The 10mp pinnacle of Canon's IXUS range...
In a market dominated by a ‘more pixels are better’ philosophy the IXUS 900 Ti is undeniable one of the leaders of the pack with its 10mp sensor. But is ‘more’ really ‘better’?
If you look beyond the headline-grabbing 10mp resolution and DIGIC III processor it’s fair to say the IXUS 900 Ti isn’t that revolutionary in its feature-set. The zoom covers a modest 37-111mm range, with no real wideangle or telephoto capabilities, and being an IXUS the emphasis is on automatic capture, so we get a host of scene modes rather than program and aperture or shutter priority. The ISO covers a useful 80 -1600 range, extendable to ISO 3200 (at a lower resolution) using the ‘Hi ISO’ scene mode.

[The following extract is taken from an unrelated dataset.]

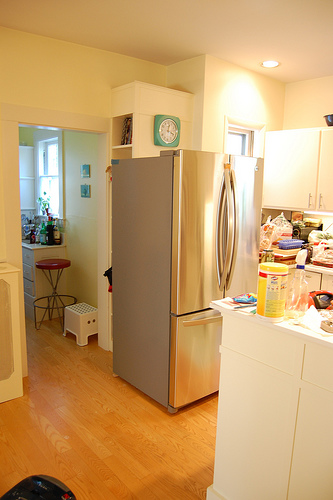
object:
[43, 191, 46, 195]
leaves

As the ‘Ti’ suggests, the curvy body is constructed from warm-silver Titanium with a compact control cluster on the back that includes a five-position mode selector that doubles as a resting place for your thumb. Shots can be framed on the high-resolution 2.5in LCD or through the optical viewfinder, but the latter is far from satisfactory – comparable, in fact, to my old Box Brownie.
The style of Canon’s IXUS models is often matched by a fine performance and the 900 Ti doesn’t buck this trend, with a super-quick start up, fast and accurate AF system and a shot-to-shot speed that never keeps you waiting. Playback is also pleasant, with only the slightest delay between the highest resolution images that can be excused given their 10mp size.
At the start of this review I asked whether more pixels are better, and with the IXUS 900 Ti the answer has to be an emphatic ‘no’. The main problem is noise, which can be seen in images taken as low as ISO 200 when you enlarge them on screen. Although this doesn’t translate to A4 prints it sets the precedent as the ISO is increased, and above ISO 400 in-camera noise reduction begins to desaturate images and obscure detail while failing to remove all the image texture. Although the exposures and white balance are superb, for me there are too many pixels in too small a space – and that compromises quality.
The IXUS 900 Ti is a fantastic camera to use, but this doesn’t outweigh the high noise and low detail delivered by a sensor that has more pixels than it needs.